It was especially reassuring, then, to see recently an announcement on Lancelot Digital, the news broadcaster, that plans are in place to restore two windmills located in the Salinas de Janubio, in the municipality of Yaiza, here on Lanzarote. The windmills are the symbol of the history behind this spectacular installation from the Lanzarote salt mill.

Their dilapidated state forced the property to restore them, but the high heritage value required numerous permits. This week, it finally received the green light from Costas, the last procedure for recovery, and now it will be possible to proceed with the restoration.

Carlos Padrón, owner of Salinas de Janubio, explained the essence of the mills.

´They are unique in Lanzarote because of the stone floor they have. Since we have been conducting guided tours for a long time, we wanted to restore the marine mills´. he says, explaining the importance of the project for them and everything they have had to do to get it started.

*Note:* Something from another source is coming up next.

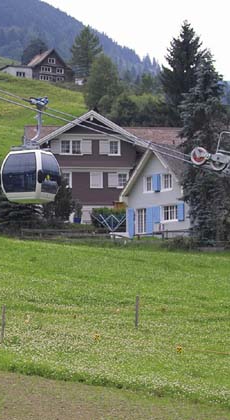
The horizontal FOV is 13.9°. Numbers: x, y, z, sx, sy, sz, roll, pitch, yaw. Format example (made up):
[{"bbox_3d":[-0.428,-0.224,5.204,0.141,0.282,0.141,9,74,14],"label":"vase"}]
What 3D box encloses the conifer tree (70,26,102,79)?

´We have approached the Cabildo (island government), Patrimony and the Environment, obtained the reports and information, and approached the Yaiza City Council, which is the one who gives the license. But we cannot forget that being on the banks of the Charcos these mills also needed the prior authorization of Costas. We have obtained it, this week, and the concession to act in this rehabilitation work´.

Carlos Padrón’s grandfather founded this engineering marvel and with his son, also in the company, the fourth generation has reached the helm of what is perhaps the oldest Lanzarote company.

´These salt flats started in 1895 and are, possibly, one of the oldest companies in Lanzarote and possibly one of those in the Canary Islands. They have never stopped producing, through good and bad times`.

He adds that  ´When Lanzarote changed its economic model and switched to tourism, the Primary sector was abandoned and the salt flats noticed the change, but we have never stopped producing and selling salt.´

The way of working salt is the same as it was more than 100 years ago. The tools are the same, too; Shovels, rakes and wheelbarrows.

´This is the traditional way of working. There is no other way to collect and produce salt´, he says.  ´Janubio is not like other salt flats. I claim that this is a high quality gastronomic product and we are in the primary sector like any other food product. We are not a mining or industrial product ´.

The proposed restoration has been increasingly requested by the public, especially after the introduction of guided the tours for tourists, residents or schoolchildren.

So, maybe the dream of Sara in The Hat could still come true. We hope she will be working again at the Salinas as the dream begins to reach fruition. As soon as we hear any news of Sara we will let you readers know. The conducted tours are one of my unique experiences to be had on Lanzarote and make for a casually informative experience for any resident or tourist interested in the history of the island.